Jacob's voice rose in pitch, and it sounded to me like he was trying to be persuasive.

"I'll try to consider it objectively," Edward promised. "As objectively as I'm capable of."

The pause was shorter this time.

"That's not a half-bad idea. When? . . . No, that's fine. I'd like a chance to follow the trail personally, anyway. Ten minutes . . . Certainly," Edward said. He held the phone out to me. "Bella?"

I took it slowly, feeling confused.

"What was that all about?" I asked Jacob, my voice peeved. I knew it was juvenile, but I felt excluded.

"A truce, I think. Hey, do me a favor," Jacob suggested. "Try to convince your bloodsucker that the safest place for you to be – especially when he leaves – is on the reservation. We're well able to handle anything."

"Is that what you were trying to sell him?"

"Yes. It makes sense. Charlie's probably better off here, too. As much as possible."

"Get Billy on it," I agreed. I hated that I was putting Charlie within the range of the crosshairs that always seemed to be centered on me. "What else?"

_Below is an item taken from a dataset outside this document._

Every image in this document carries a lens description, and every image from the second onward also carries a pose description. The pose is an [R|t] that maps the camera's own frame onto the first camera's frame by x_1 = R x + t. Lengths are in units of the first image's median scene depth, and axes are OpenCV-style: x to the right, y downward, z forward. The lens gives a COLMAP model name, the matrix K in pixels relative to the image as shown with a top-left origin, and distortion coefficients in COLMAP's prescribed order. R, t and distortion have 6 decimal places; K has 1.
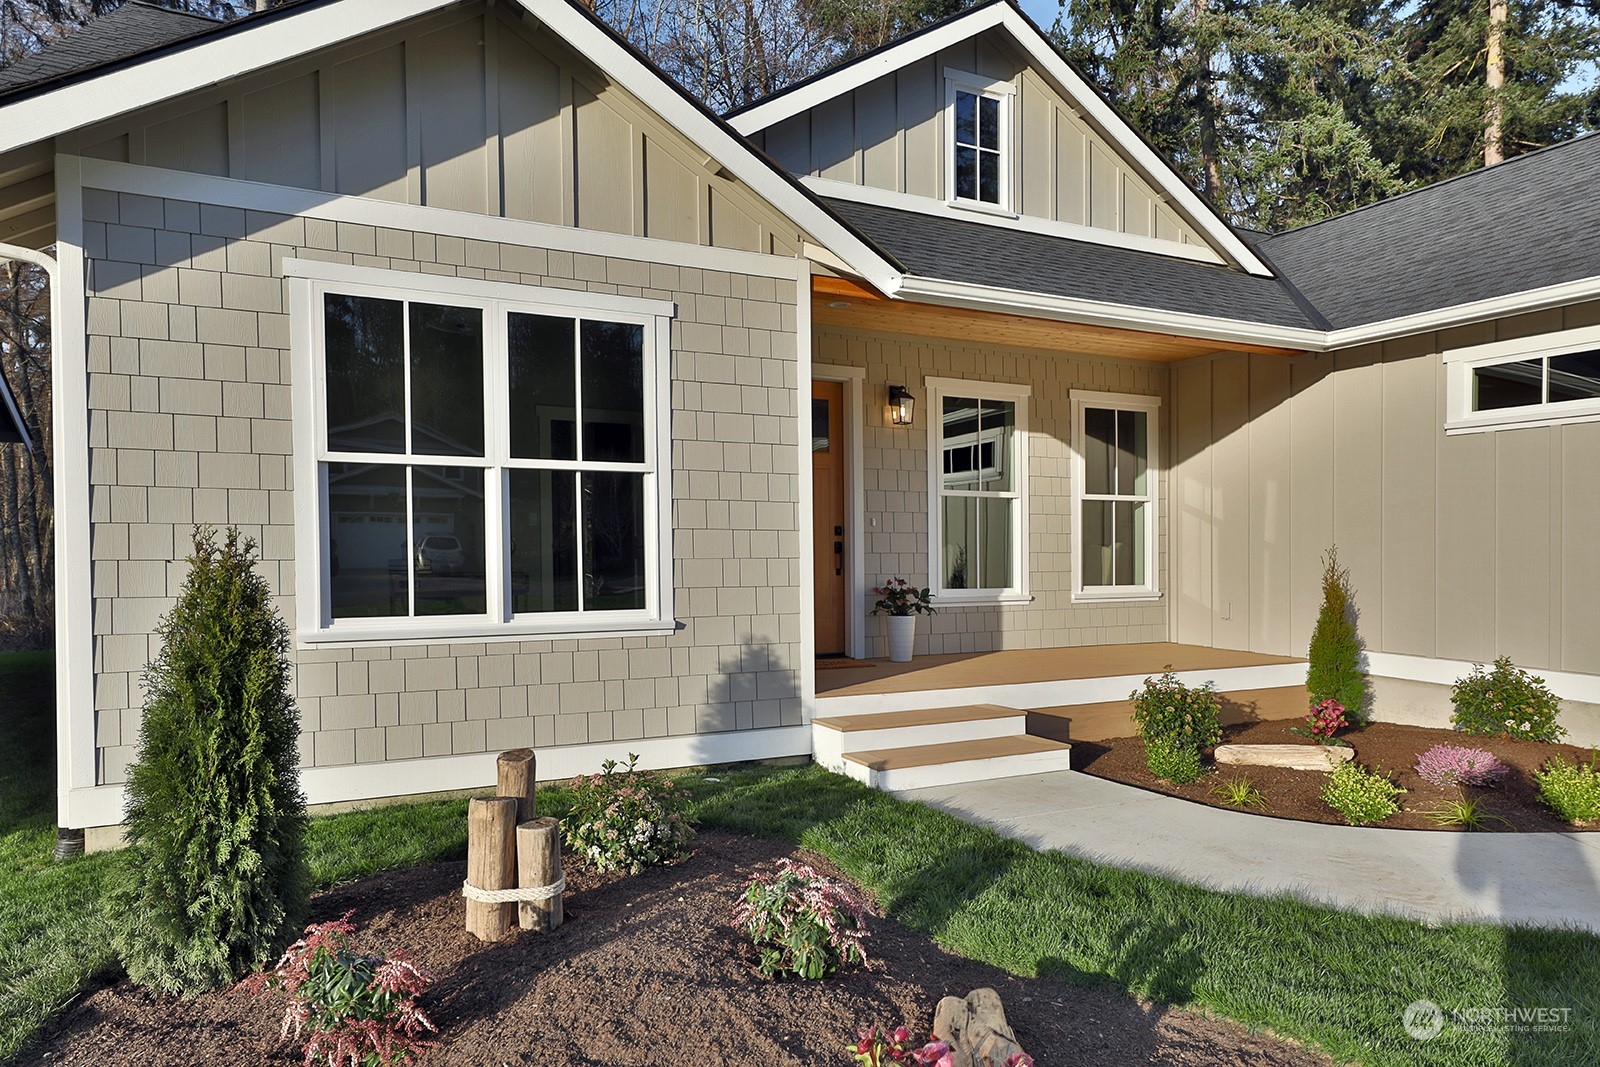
lens RADIAL K [[960.4, 0, 800.1], [0, 960.4, 551.4], [0, 0, 1]] dist [-0.000894, -0.000837]
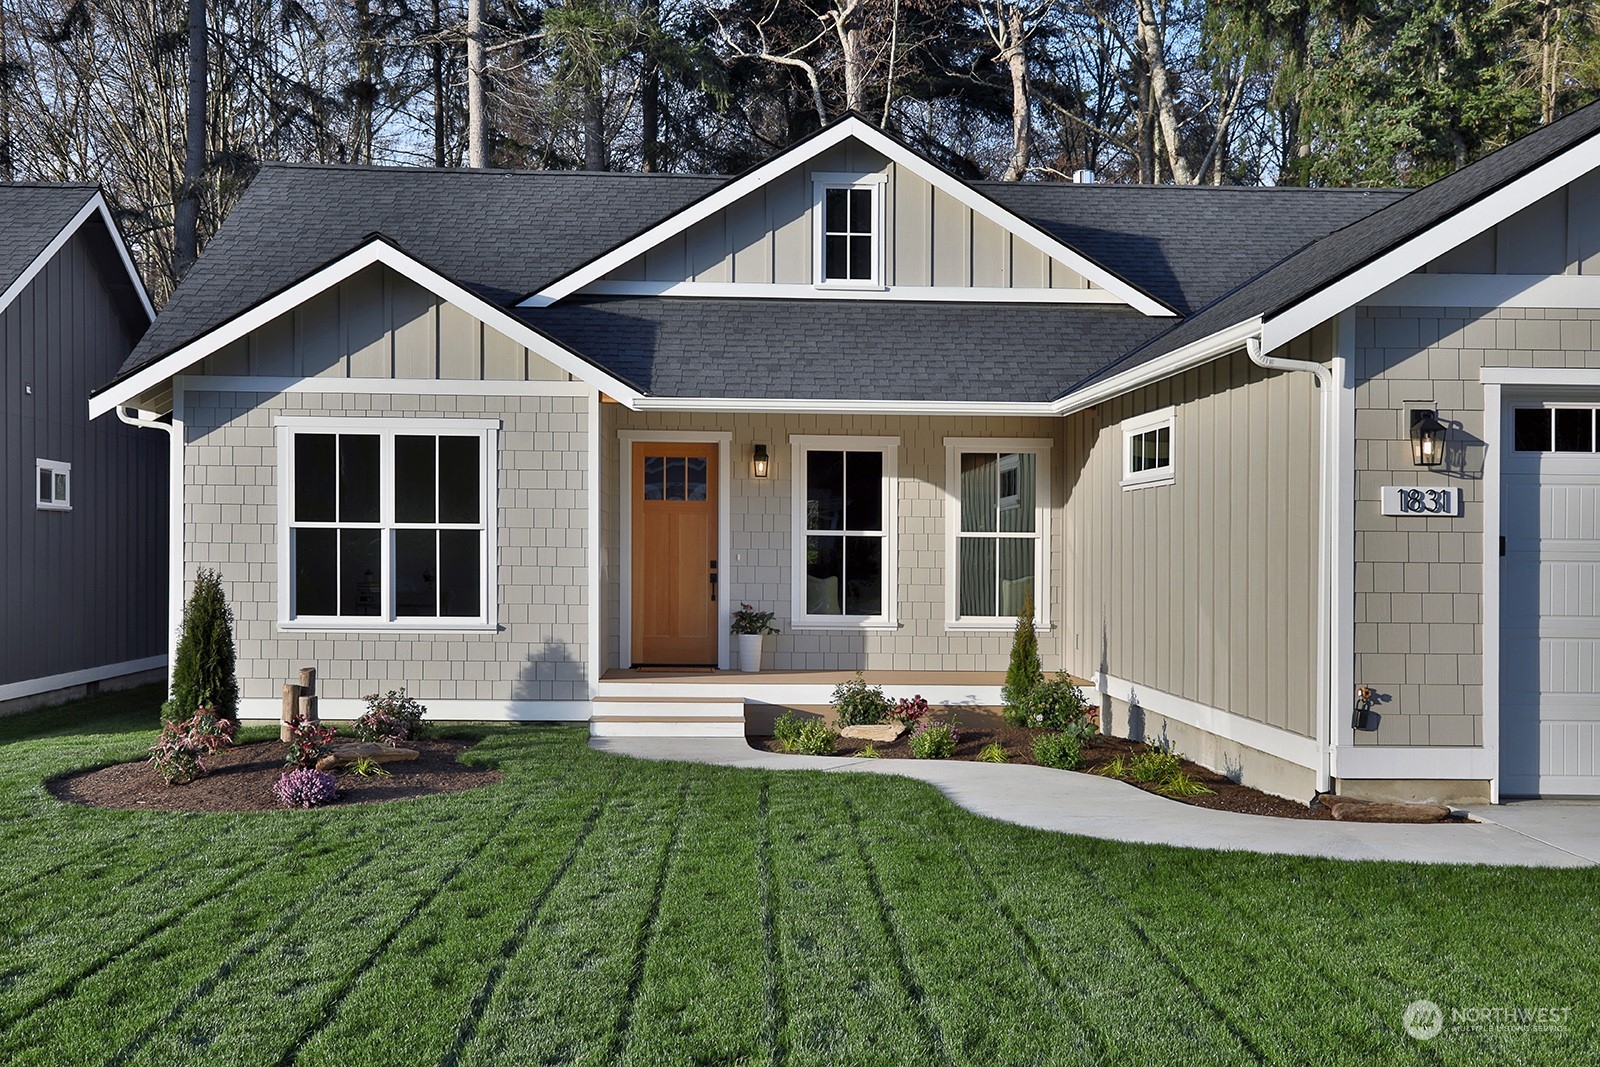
lens RADIAL K [[1656.4, 0, 800.0], [0, 1656.4, 533.5], [0, 0, 1]] dist [-0.018546, -0.015296]
pose [[0.926842, 0.004328, -0.375427, 1.319908], [-0.012906, 0.999710, -0.020338, -0.027369], [0.375230, 0.023695, 0.926629, -1.289271]]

"Just rearranging some boundaries, so we can catch anyone who gets too near Forks. I'm not sure if Sam will go for it, but until he comes around, I'll keep an eye on things."

"What do you mean by 'keep an eye on things'?"

"I mean that if you see a wolf running around your house, don't shoot at it."

"Of course not. You really shouldn't do anything . . . risky, though."

He snorted. "Don't be stupid. I can take care of myself."

I sighed.

"I also tried to convince him to let you visit. He's prejudiced, so don't let him give you any crap about safety. He knows as well as I do that you'd be safe here."

"I'll keep that in mind."

"See you in a few," Jacob said.

"You're coming up?"

"Yeah. I'm going to get the scent of your visitor so we can track him if he comes back."

"Jake, I really don't like the idea of you tracking -"

"Oh please, Bella," he interrupted. Jacob laughed, and then hung up.